TASK STATEMENT: Only lines with the string "down" matter here; gather them from the material below.

---------- AVAILABLE DATA ----------

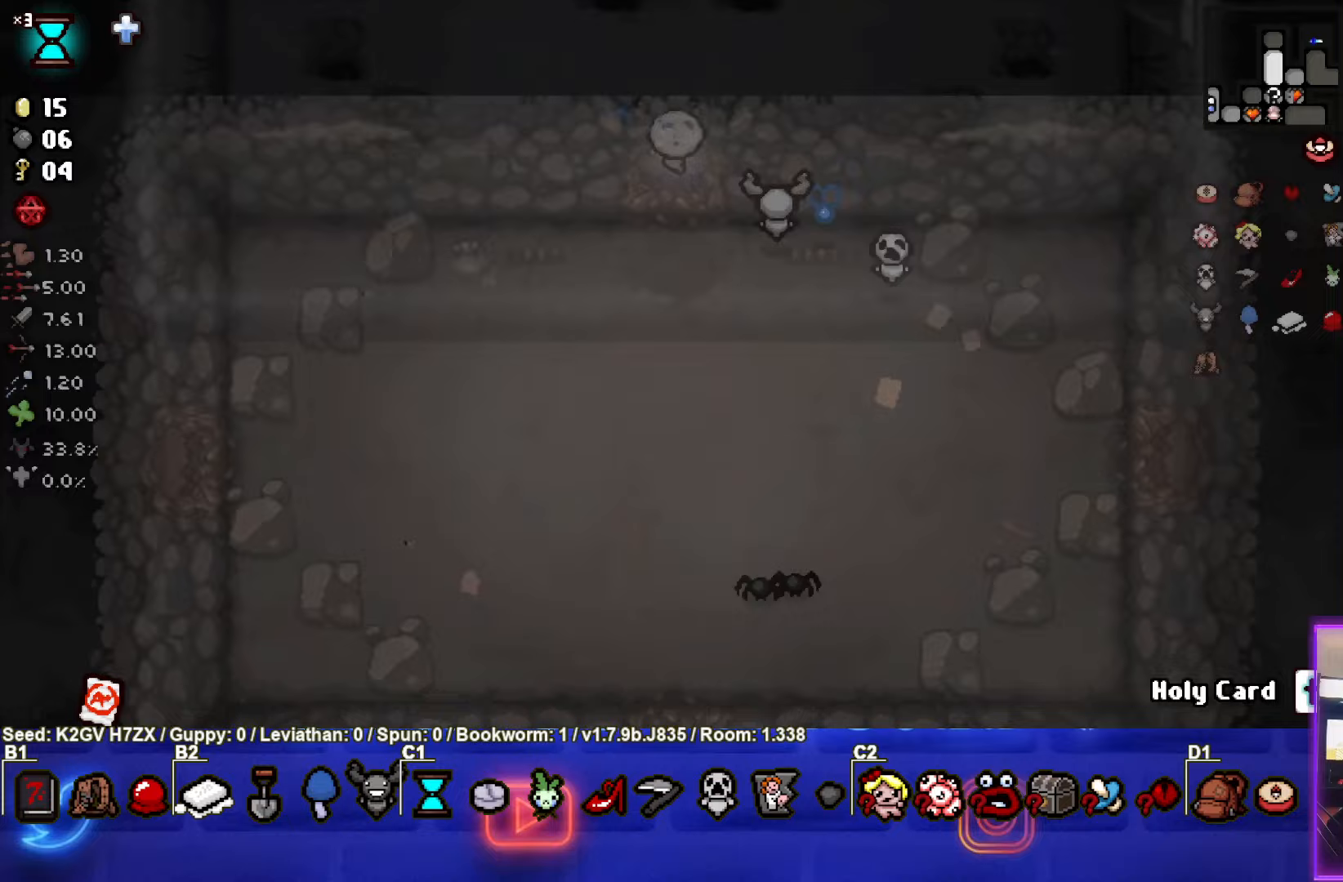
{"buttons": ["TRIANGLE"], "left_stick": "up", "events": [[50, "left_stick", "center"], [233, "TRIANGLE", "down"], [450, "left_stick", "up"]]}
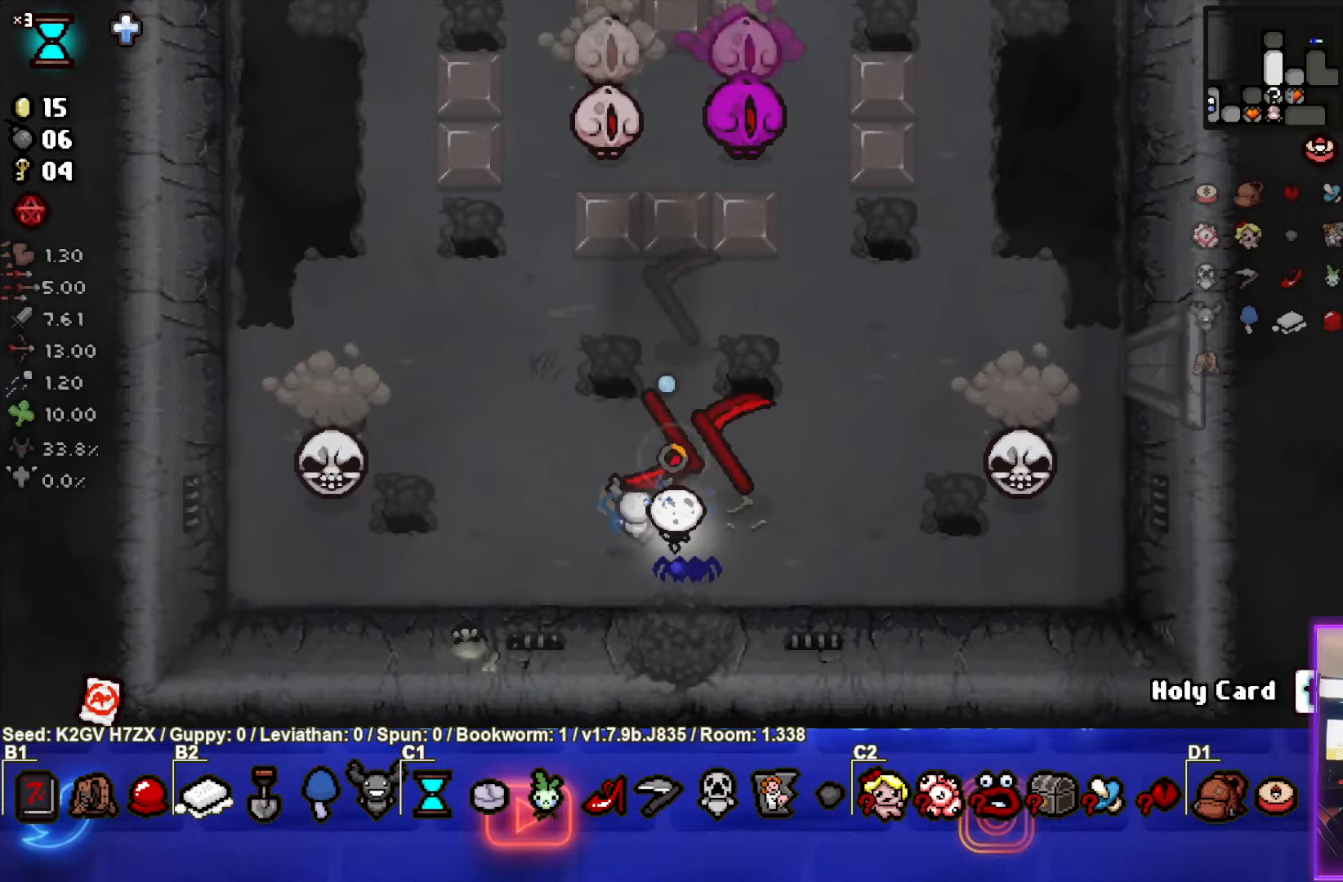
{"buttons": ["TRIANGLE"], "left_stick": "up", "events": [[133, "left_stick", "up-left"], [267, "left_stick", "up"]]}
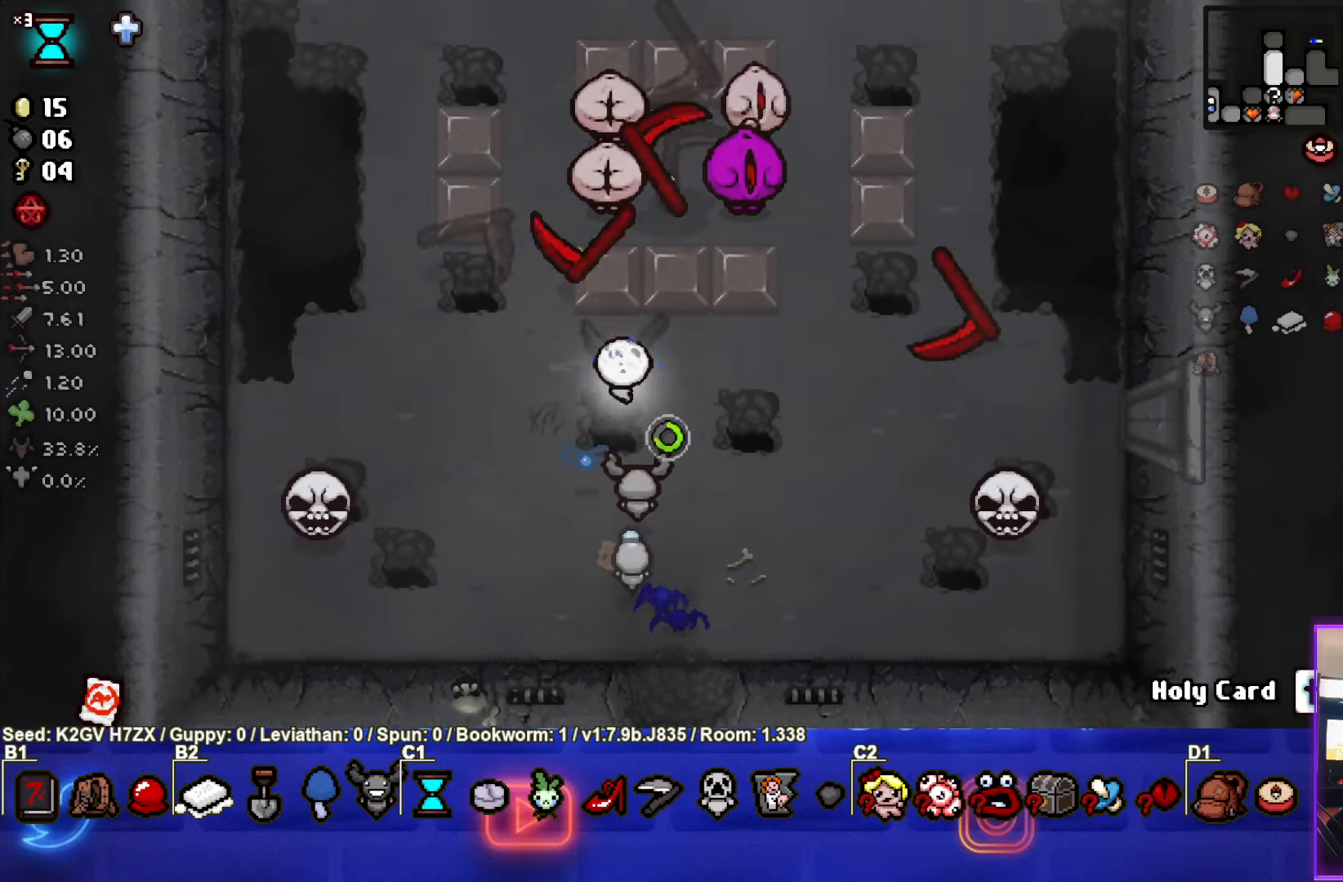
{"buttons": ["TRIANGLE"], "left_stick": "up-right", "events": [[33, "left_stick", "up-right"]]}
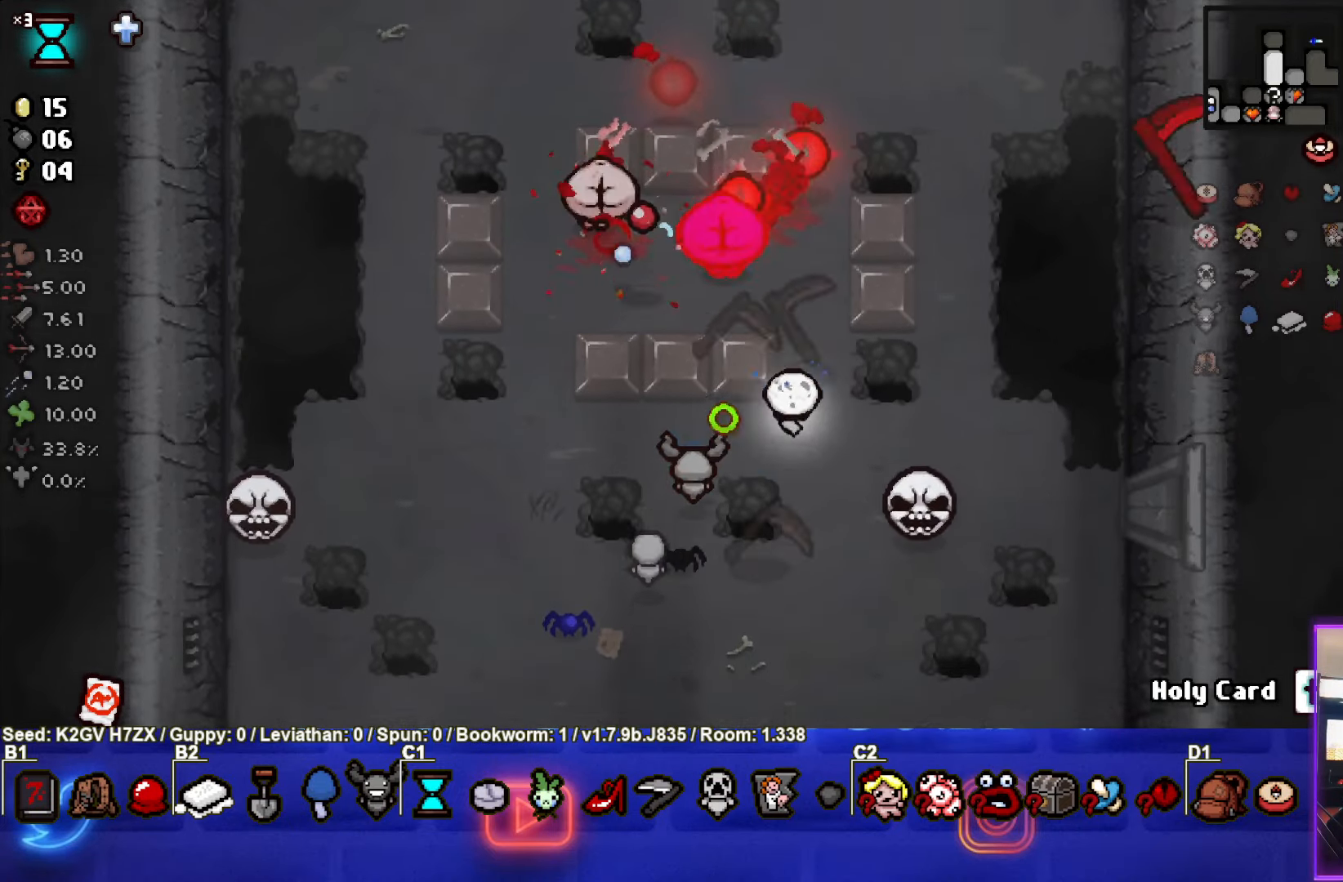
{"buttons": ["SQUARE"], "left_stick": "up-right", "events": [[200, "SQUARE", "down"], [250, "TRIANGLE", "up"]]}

----------

ANSWER BOX:
{"buttons": ["TRIANGLE"], "left_stick": "up", "events": [[50, "left_stick", "center"], [233, "TRIANGLE", "down"], [450, "left_stick", "up"]]}
{"buttons": ["SQUARE"], "left_stick": "up-right", "events": [[200, "SQUARE", "down"], [250, "TRIANGLE", "up"]]}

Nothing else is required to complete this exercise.